My parents are late 70’s and 85. In fairly good health and reasonably comfortable financially.
My main concern is how my mother will cope when my father dies.
She’s incredibly dependent on him to manage finances and things like central heating controls, driving, turning the TV on and off and other basic tasks as she finds it too complicated. I don’t think she has any cognitive problems but it’s a combination of laziness, anxiety and enjoying being looked after by my father. She has always been the queen in their relationship.
Their adult children including me, tiptoe around her as she can be volatile, and stubborn and always has been.
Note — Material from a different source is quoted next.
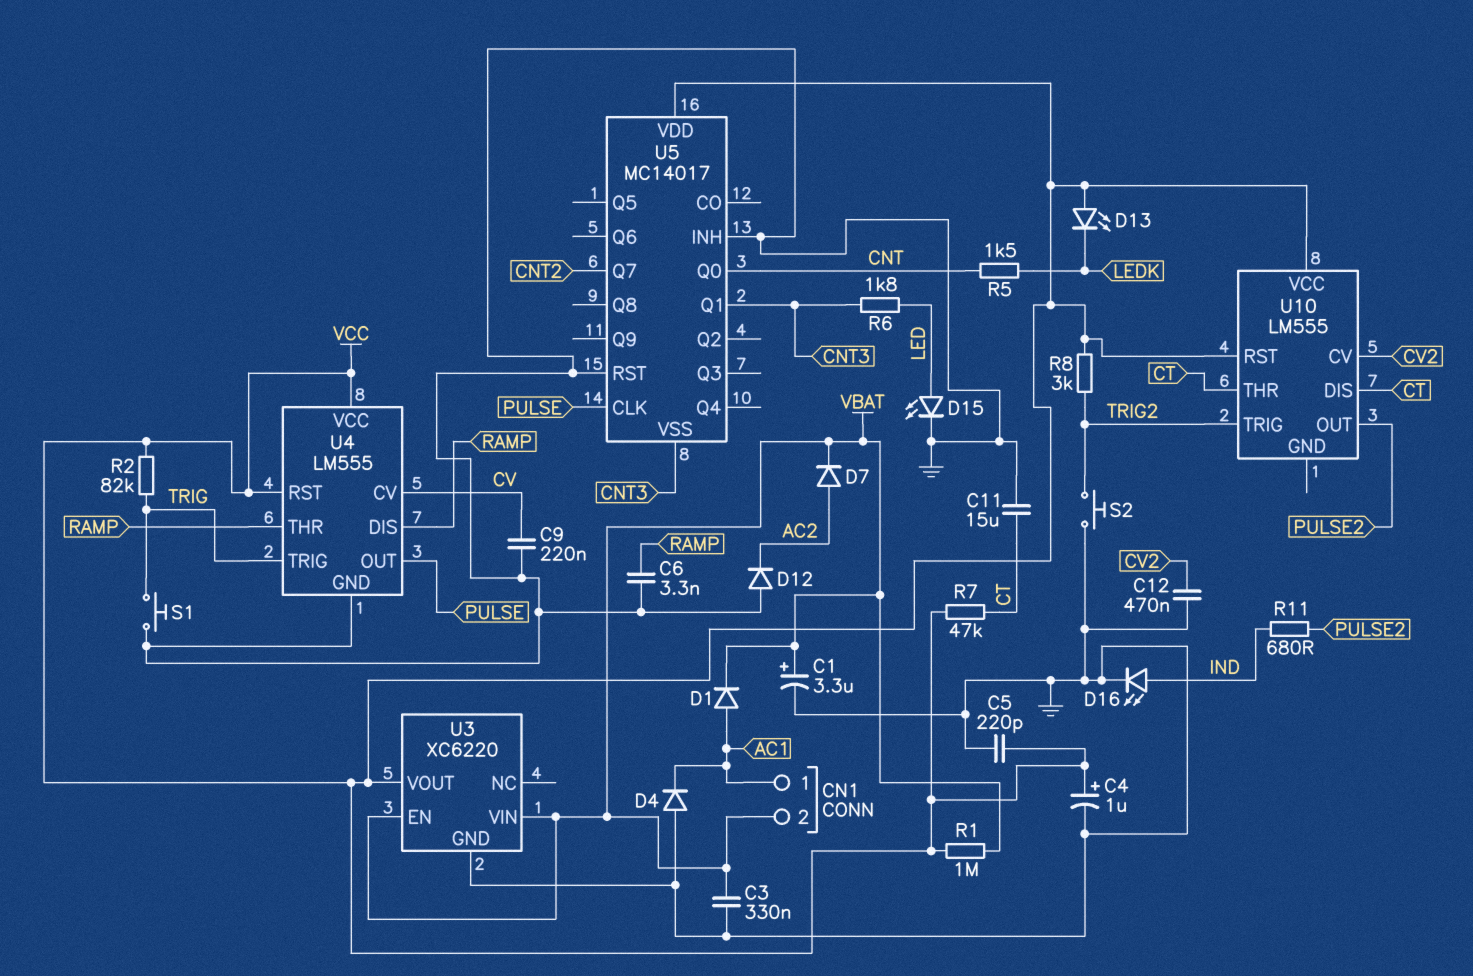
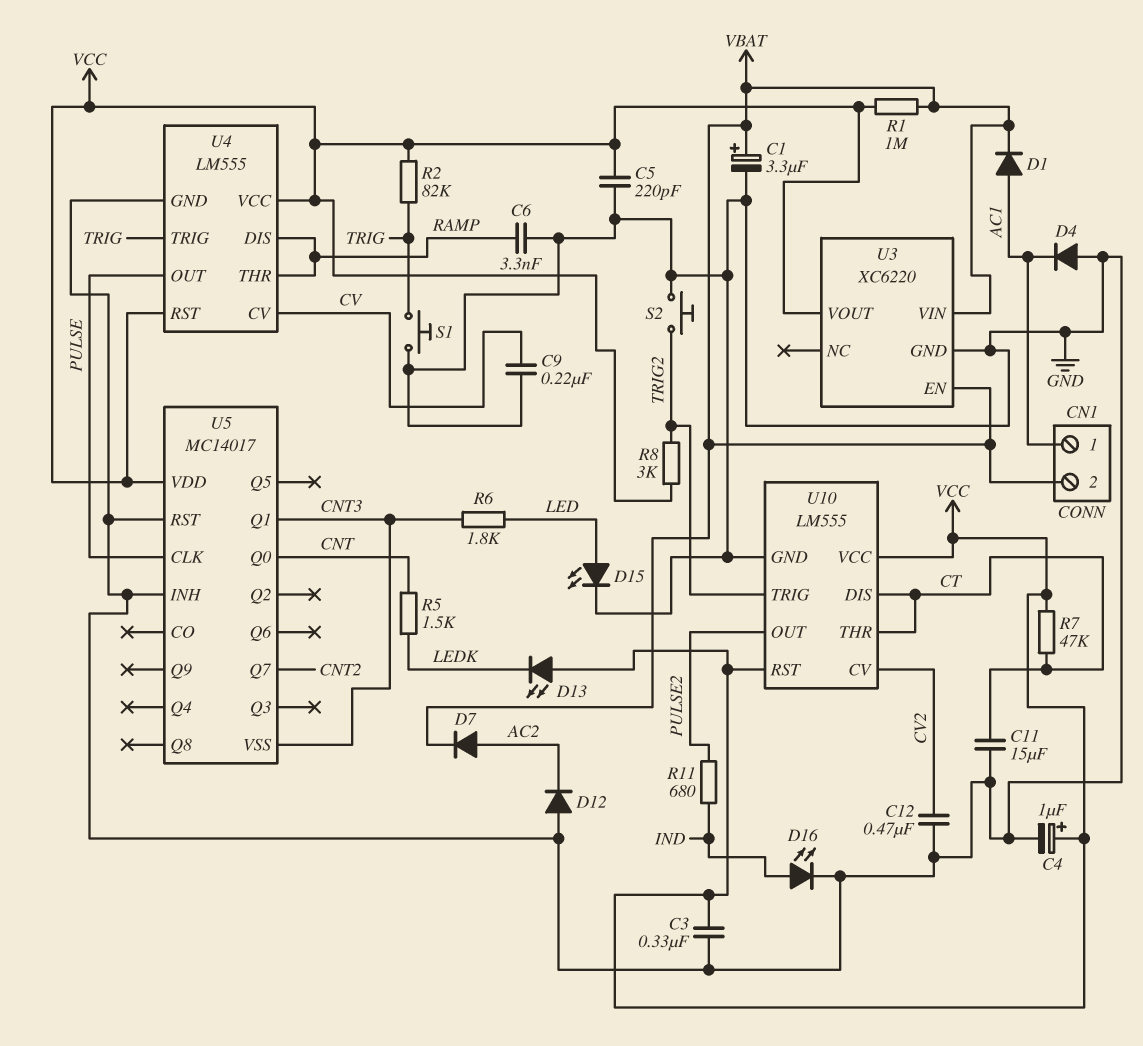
C3: 330nF (GND, VBAT) -> 330nF (GND, VCC)
U10 pin GND: none -> GND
She is a black and white thinker and incredibly lacking in self awareness.
She told me recently that she has no wish to learn anything about her finances but that I will have to sort it out for her when my father isn’t around.
My other siblings aren’t as local to them as me apart from a brother who has a high flying career and is and therefore ‘too busy’ to help- my mother’s words.
I’m a single parent with 3 children and two of them have additional needs and I work 4 days a week.
I feel resentful about her assumptions and frustrated by her refusal to take any responsibility. I feel I don’t have a choice but to step up when the time comes. How do others manage the resentment? I feel selfish but I do help them out with small tasks already and make an effort to see them at least twice a week. I also take them on holiday sometimes.